Problem description: Render the lines of the listing between the line containing "Stay in touch" and the line containing "and we won a", inclusive, as a numbered list, leaving out any blank lines.

Record excerpts:
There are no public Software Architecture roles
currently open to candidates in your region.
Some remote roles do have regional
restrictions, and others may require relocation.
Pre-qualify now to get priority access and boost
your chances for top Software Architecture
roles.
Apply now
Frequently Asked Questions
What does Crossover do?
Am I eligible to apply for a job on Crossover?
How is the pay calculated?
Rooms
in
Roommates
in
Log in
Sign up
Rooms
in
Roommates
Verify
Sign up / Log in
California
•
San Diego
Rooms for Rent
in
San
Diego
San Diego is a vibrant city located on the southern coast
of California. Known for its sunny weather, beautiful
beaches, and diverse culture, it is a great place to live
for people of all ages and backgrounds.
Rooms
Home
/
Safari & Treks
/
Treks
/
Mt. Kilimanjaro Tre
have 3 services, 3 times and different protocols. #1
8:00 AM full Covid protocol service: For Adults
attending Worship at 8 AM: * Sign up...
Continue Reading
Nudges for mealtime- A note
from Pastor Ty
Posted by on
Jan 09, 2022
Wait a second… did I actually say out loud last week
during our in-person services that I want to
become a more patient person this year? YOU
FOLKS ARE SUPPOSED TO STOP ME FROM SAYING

--

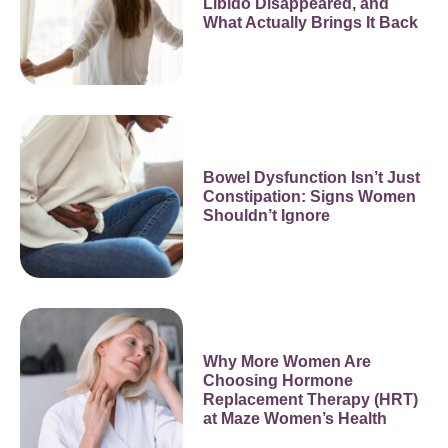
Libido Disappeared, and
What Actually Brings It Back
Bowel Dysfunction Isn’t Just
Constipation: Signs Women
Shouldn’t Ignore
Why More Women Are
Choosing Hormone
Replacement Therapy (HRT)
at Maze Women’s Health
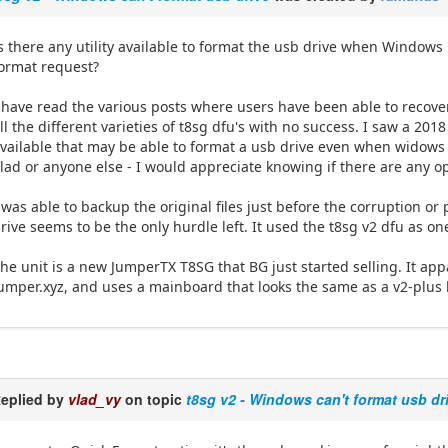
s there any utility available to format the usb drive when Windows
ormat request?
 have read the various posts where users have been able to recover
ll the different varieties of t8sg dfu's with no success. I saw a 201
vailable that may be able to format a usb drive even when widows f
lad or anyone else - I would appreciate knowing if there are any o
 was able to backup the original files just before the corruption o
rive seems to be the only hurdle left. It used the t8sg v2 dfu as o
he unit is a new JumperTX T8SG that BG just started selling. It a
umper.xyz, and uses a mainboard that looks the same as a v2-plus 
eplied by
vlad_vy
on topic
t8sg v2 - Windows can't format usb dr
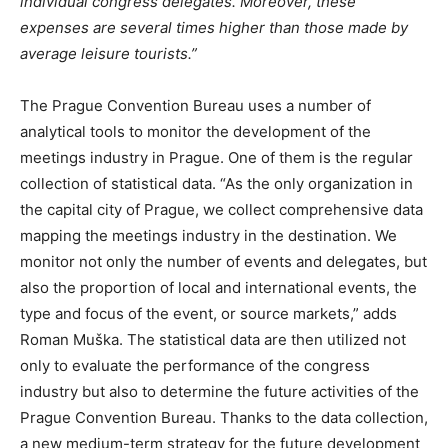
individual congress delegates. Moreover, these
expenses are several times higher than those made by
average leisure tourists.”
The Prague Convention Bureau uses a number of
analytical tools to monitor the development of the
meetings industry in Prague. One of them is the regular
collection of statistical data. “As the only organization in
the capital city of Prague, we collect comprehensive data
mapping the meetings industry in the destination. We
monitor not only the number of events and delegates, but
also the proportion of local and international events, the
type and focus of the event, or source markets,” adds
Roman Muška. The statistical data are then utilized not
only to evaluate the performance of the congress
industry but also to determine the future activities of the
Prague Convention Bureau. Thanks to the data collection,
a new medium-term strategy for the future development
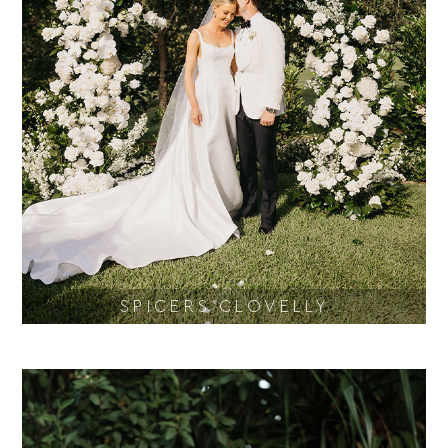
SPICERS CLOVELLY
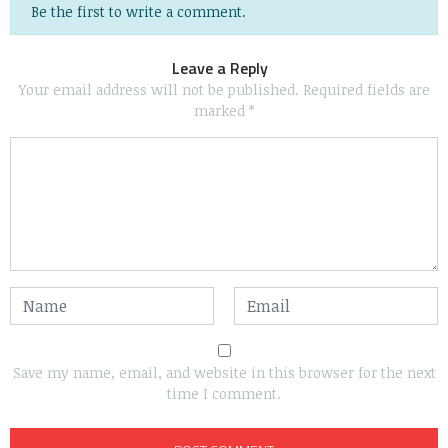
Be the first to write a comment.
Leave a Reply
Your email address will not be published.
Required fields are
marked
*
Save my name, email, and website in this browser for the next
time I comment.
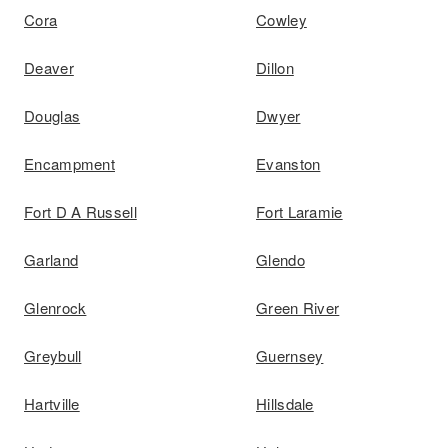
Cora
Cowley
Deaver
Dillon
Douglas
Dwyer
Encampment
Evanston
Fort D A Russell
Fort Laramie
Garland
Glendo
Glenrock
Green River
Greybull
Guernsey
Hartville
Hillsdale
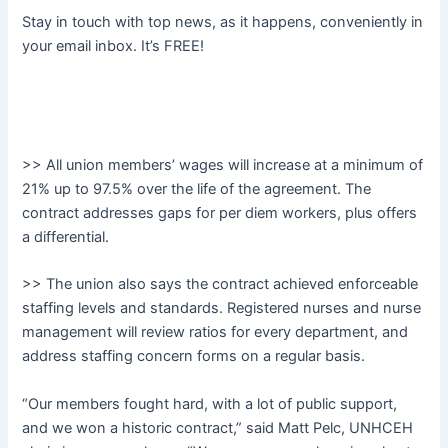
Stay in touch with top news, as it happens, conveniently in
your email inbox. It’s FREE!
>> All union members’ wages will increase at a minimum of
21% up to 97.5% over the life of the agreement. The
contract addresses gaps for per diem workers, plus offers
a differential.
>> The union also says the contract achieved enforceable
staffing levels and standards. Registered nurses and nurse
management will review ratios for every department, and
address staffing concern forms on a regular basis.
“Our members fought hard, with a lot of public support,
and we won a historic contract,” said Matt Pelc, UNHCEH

...

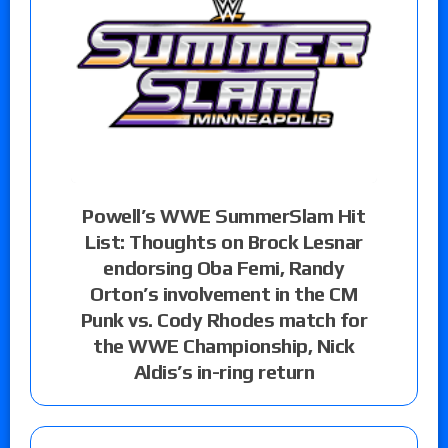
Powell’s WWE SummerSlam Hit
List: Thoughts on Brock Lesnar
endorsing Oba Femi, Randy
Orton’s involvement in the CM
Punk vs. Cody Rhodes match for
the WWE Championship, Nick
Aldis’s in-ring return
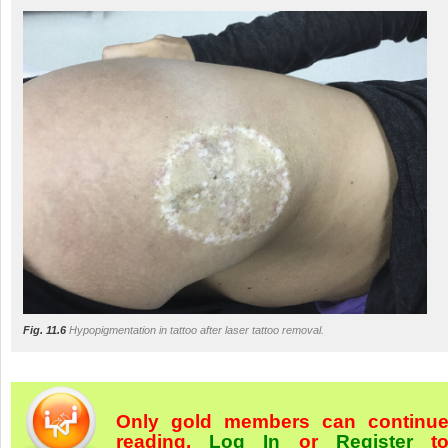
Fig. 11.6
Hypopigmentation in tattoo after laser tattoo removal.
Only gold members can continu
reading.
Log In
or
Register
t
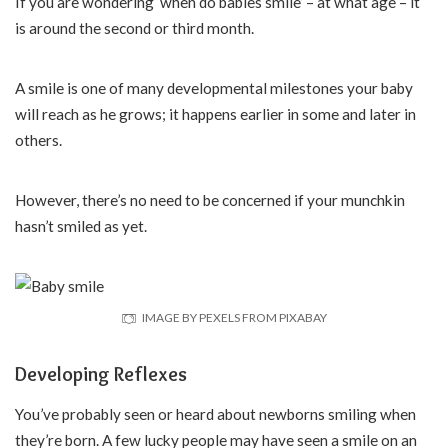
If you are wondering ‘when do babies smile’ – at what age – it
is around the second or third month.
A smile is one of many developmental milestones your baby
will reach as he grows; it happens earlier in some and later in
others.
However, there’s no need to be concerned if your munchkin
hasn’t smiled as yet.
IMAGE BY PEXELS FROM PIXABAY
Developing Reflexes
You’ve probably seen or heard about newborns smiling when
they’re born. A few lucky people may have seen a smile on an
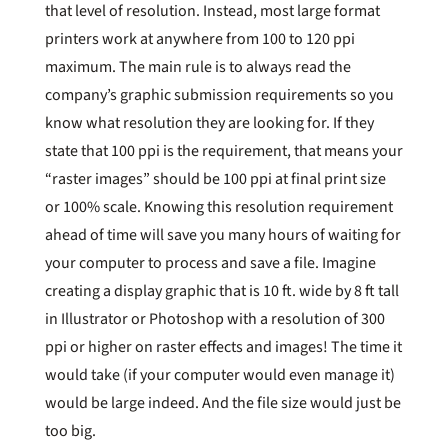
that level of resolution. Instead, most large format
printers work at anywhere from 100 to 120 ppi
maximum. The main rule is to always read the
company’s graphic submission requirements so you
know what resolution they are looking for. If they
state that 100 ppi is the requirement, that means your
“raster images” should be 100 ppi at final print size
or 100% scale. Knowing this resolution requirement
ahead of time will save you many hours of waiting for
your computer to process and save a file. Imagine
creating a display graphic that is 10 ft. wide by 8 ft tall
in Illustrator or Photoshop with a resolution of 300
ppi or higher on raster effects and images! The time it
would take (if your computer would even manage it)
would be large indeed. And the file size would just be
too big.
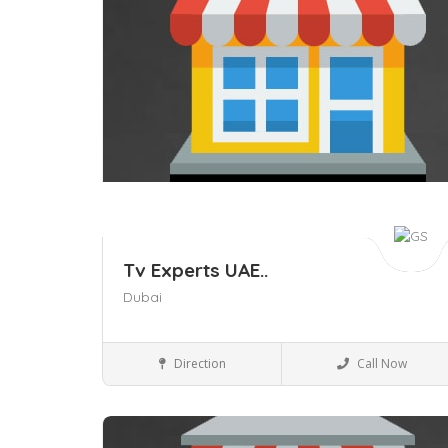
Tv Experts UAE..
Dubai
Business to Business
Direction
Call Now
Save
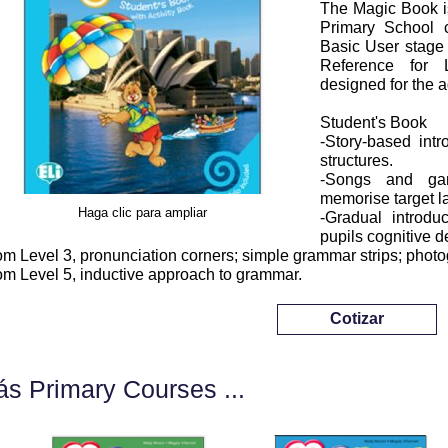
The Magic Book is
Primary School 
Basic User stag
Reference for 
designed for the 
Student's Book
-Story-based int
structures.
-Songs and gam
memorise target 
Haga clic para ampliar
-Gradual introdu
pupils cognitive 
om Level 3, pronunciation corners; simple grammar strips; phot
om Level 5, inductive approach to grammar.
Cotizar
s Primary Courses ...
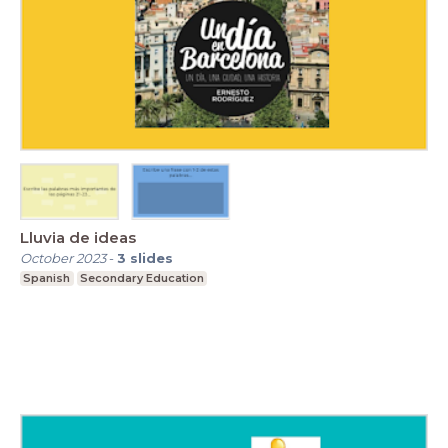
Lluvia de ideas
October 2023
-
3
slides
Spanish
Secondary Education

Your response:
1. Stay in touch with top news, as it happens, conveniently in
2. your email inbox. It’s FREE!
3. >> All union members’ wages will increase at a minimum of
4. 21% up to 97.5% over the life of the agreement. The
5. contract addresses gaps for per diem workers, plus offers
6. a differential.
7. >> The union also says the contract achieved enforceable
8. staffing levels and standards. Registered nurses and nurse
9. management will review ratios for every department, and
10. address staffing concern forms on a regular basis.
11. “Our members fought hard, with a lot of public support,
12. and we won a historic contract,” said Matt Pelc, UNHCEH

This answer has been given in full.